NEWS

下諏訪の水でビール~来月、初出荷へ~

2022年4月19日

地ビール220418
 下諏訪町東町上の田村治男さん(35)が萩倉に醸造工場を設けて、地ビール造りに取り組んでいる。「下諏訪の水はおいしい」と町内での製造を決め、5月に初出荷できる見通しが立った。独立を視野に修行を始め、足かけ4年でようやく出荷にこぎ着け「萩倉の地域を盛り上げていきたい」と展望する。
 田村さんは町内の日本酒酒蔵で2年間勤務。しかし、勤めていた酒造会社が破産し、独立を考えるようになった。山梨県北杜市のビール会社で2年間修行し、昨年月に「田村醸造合同会社」を設立。「ムギクラブルーイング」というブランドで本格始動した。
 工場は東俣国有林の麓にあり、約120平方㍍。
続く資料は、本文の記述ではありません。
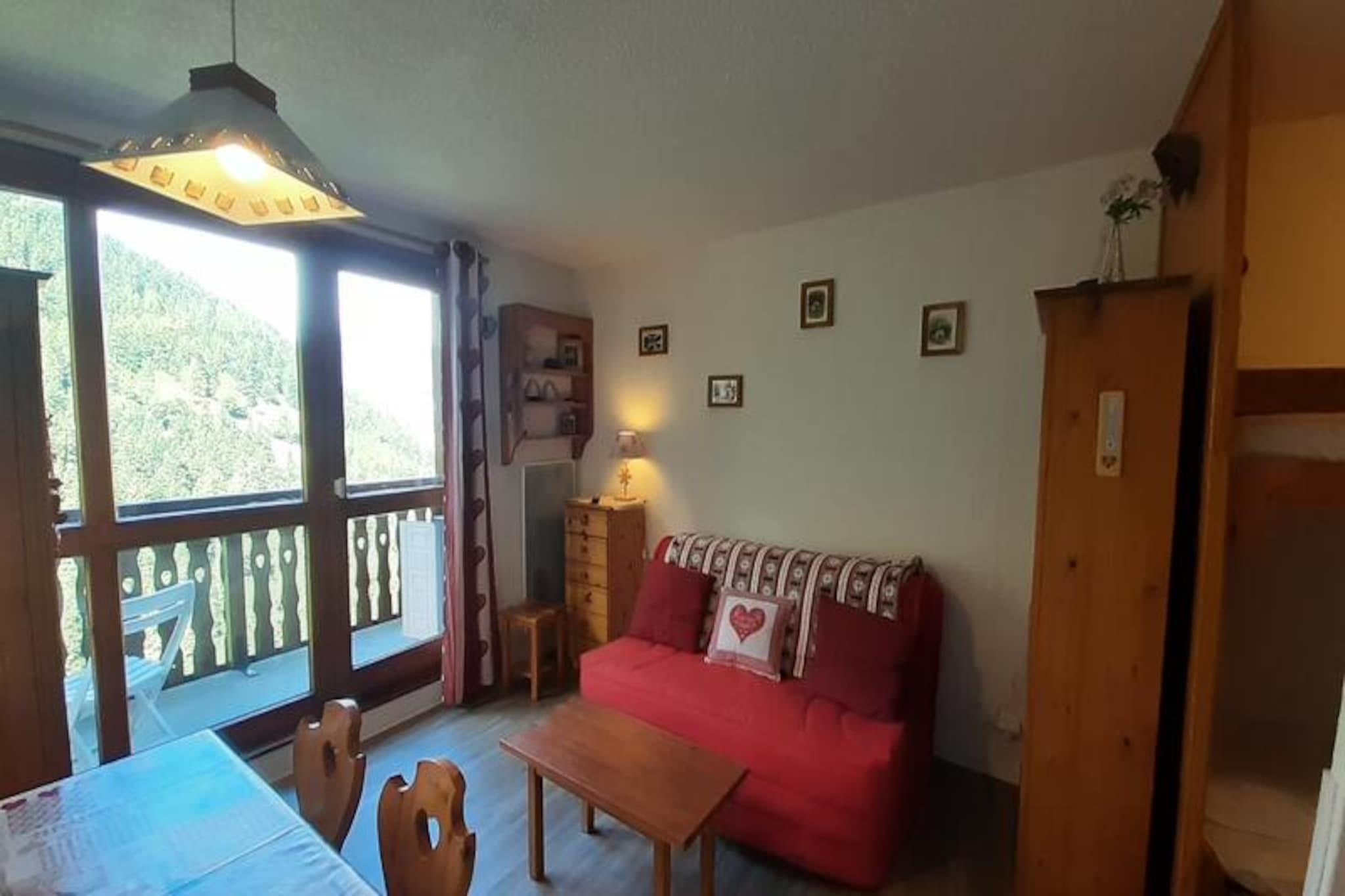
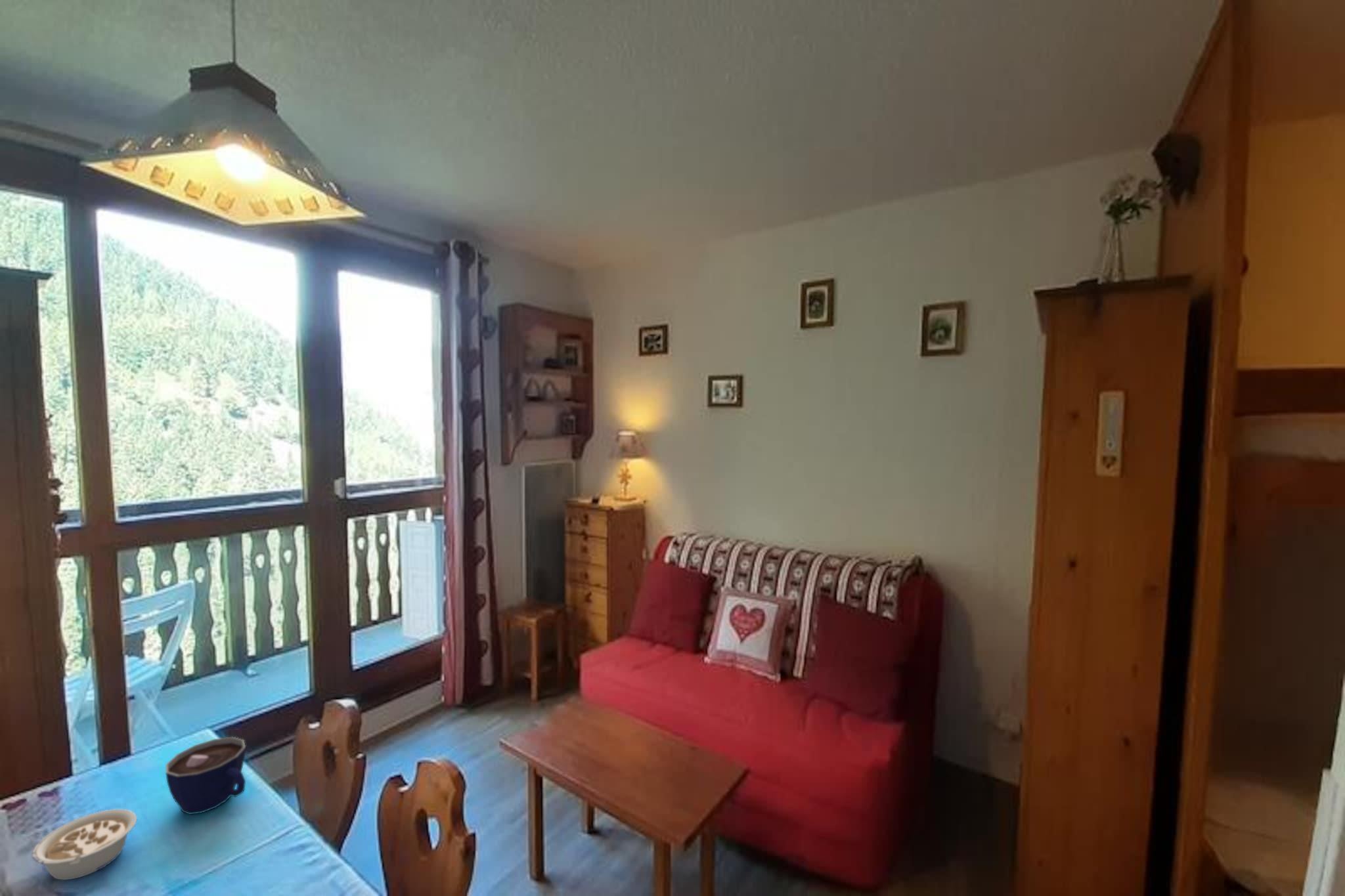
+ cup [165,736,246,815]
+ legume [32,809,138,880]
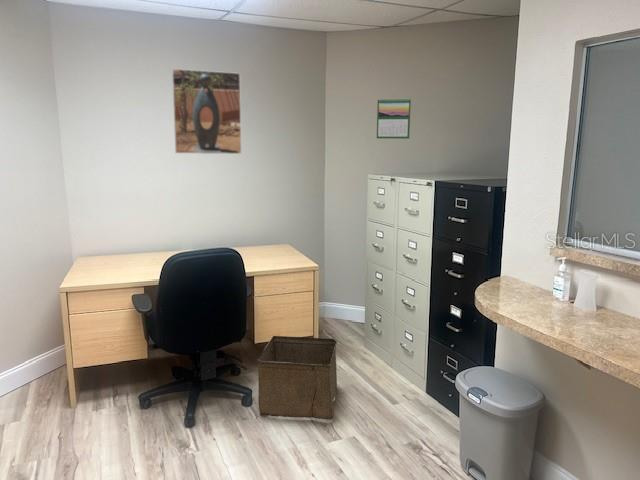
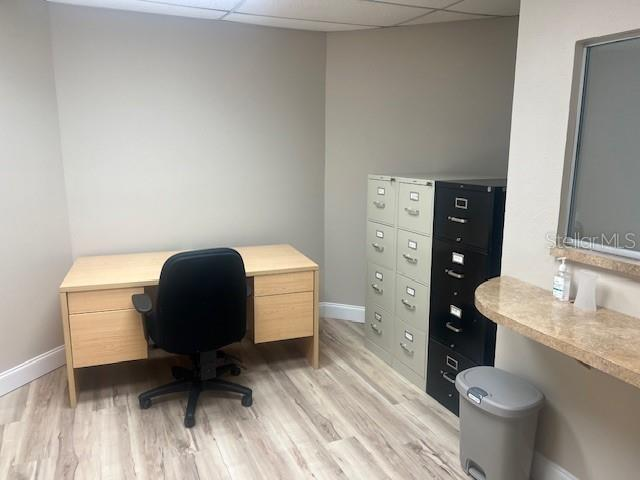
- calendar [376,97,412,140]
- storage bin [256,335,338,421]
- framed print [171,68,242,155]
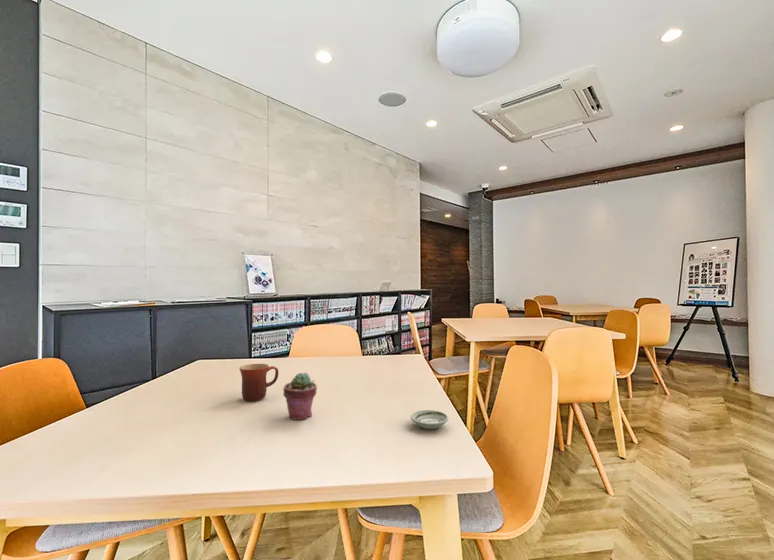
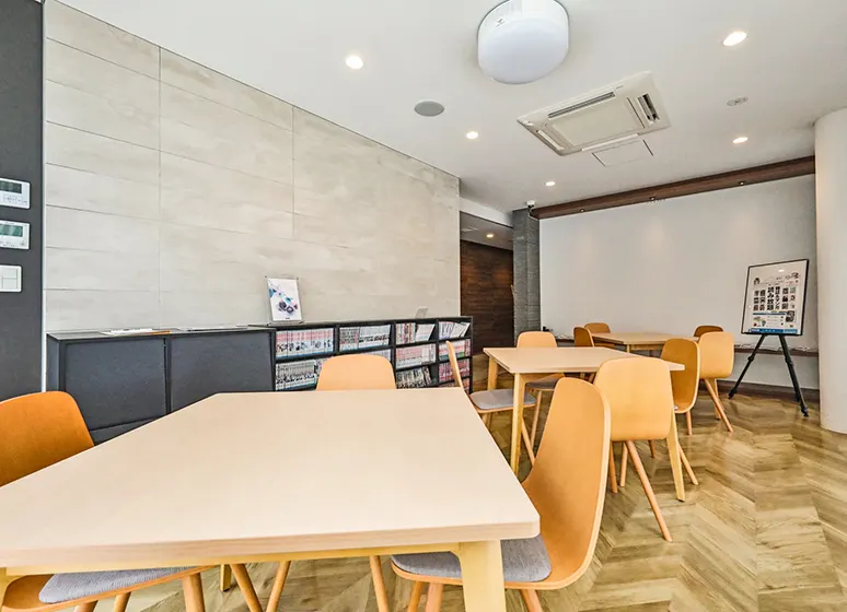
- mug [238,363,279,403]
- saucer [410,409,449,430]
- potted succulent [282,372,318,421]
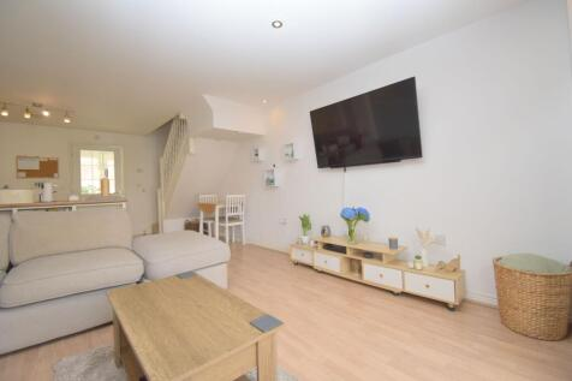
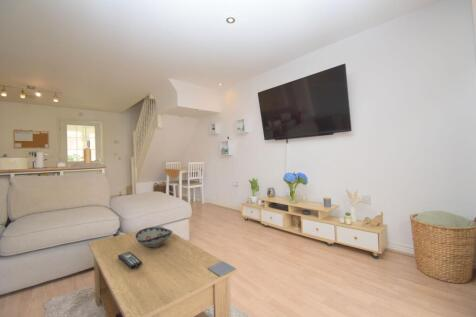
+ decorative bowl [134,226,173,248]
+ remote control [117,251,143,269]
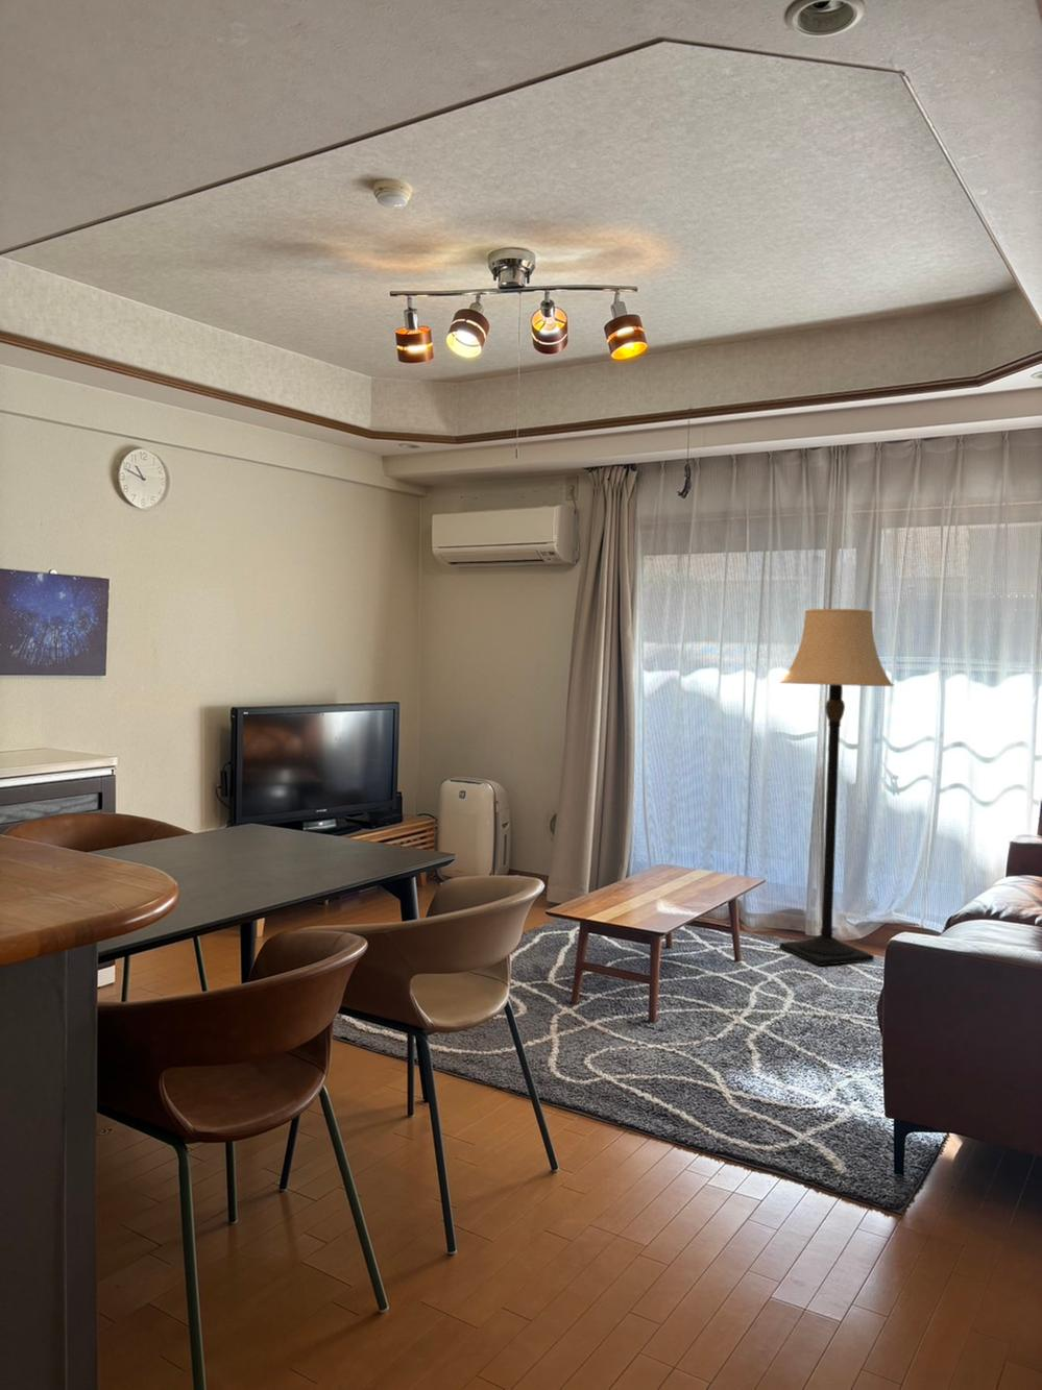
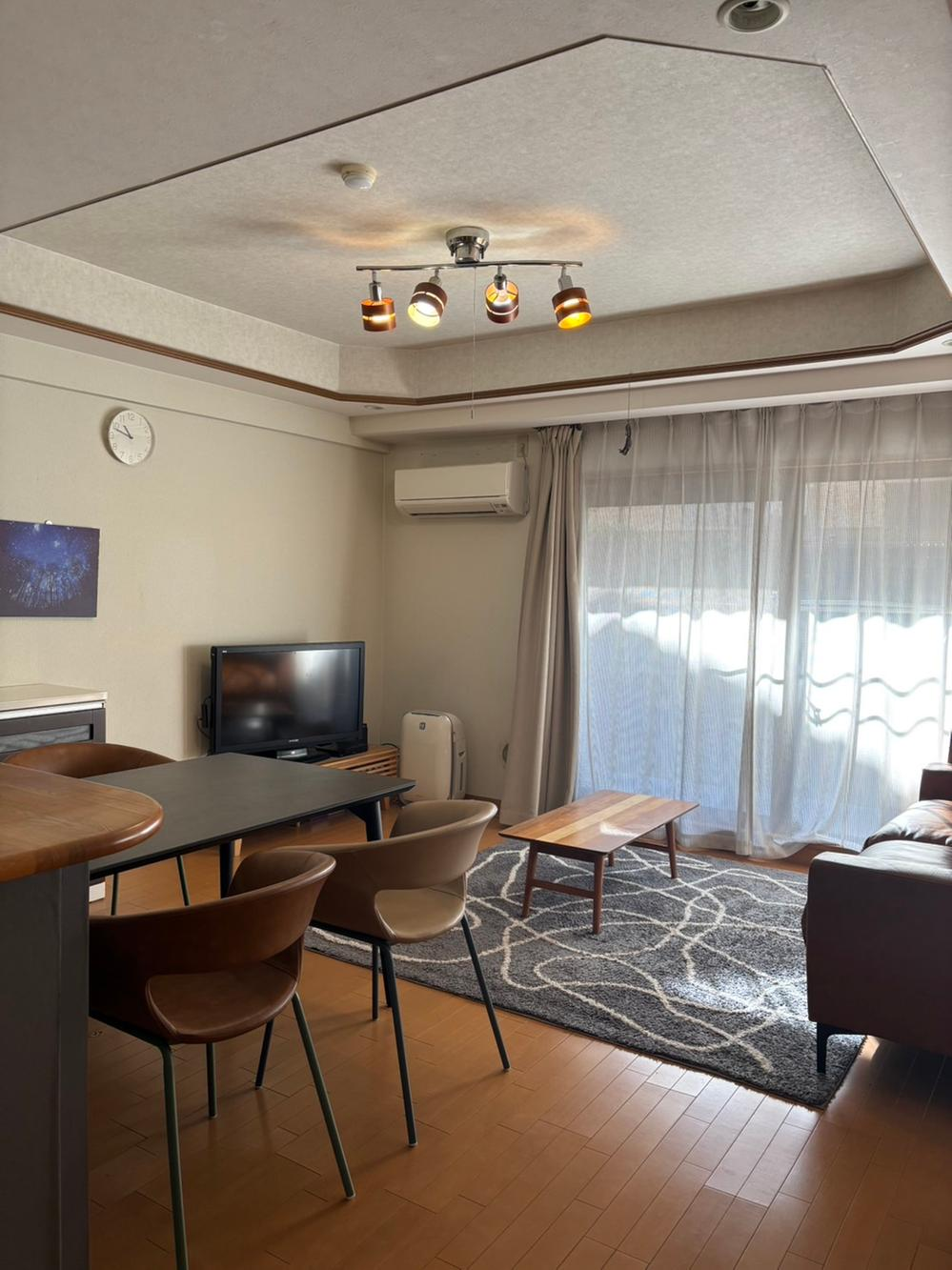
- lamp [778,607,895,966]
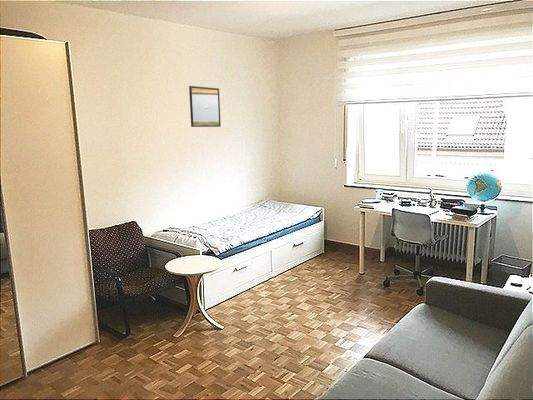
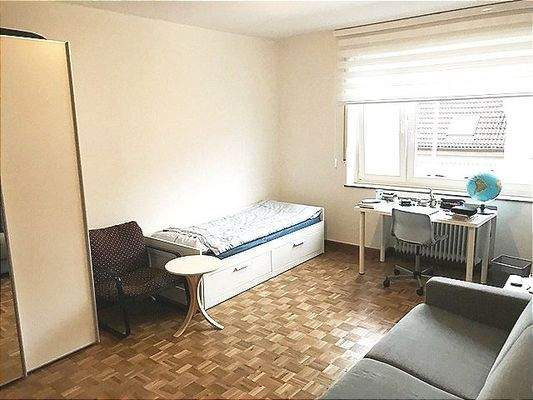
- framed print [188,85,222,128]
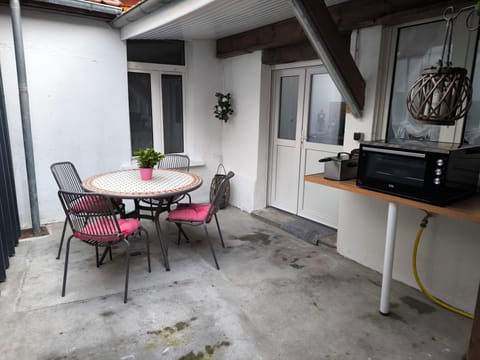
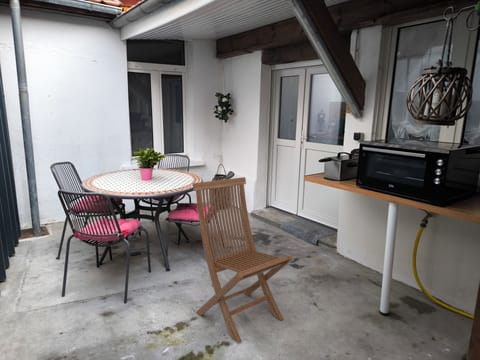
+ deck chair [192,176,293,344]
500㍑仕込み用のタンク6基を備えて醸造しており、現在は糖度や発酵具合など麦汁を調べる作業が進み、大詰めの段階。ことしは1万㍑を生産目標に、5月の出荷以降もビール造りを続ける。
 ビールの良しあしを決める要素の一つが水という。酒造会社に勤めていた際に酒米を萩倉で栽培しており、下諏訪の水の魅力に触れた。田村さんによると、国有林の麓にある湧き水は軟水。「日本人向きのビールができ、口になじむ」とする。
 「萩倉は山あいにあり、夏場は涼しく、風が抜ける。ホップ栽培に適した地形」と田村さん。将来的に工場近くに畑を作り、そのホップでビールを造るという構想も描いている。地域性を色濃くし、地域の活性化へつなげていきたい考えでいる。
 萩倉は以前、蚕糸業が盛んで繭蔵が多く、にぎわっていたという。しかし、市街地から比較的遠く、高齢化が進んでいるのが実態だ。田村さんは「萩倉は繭蔵を基点に盛り上がっていた地域。ビールを通じて、またにぎわうようになればいい」と願う。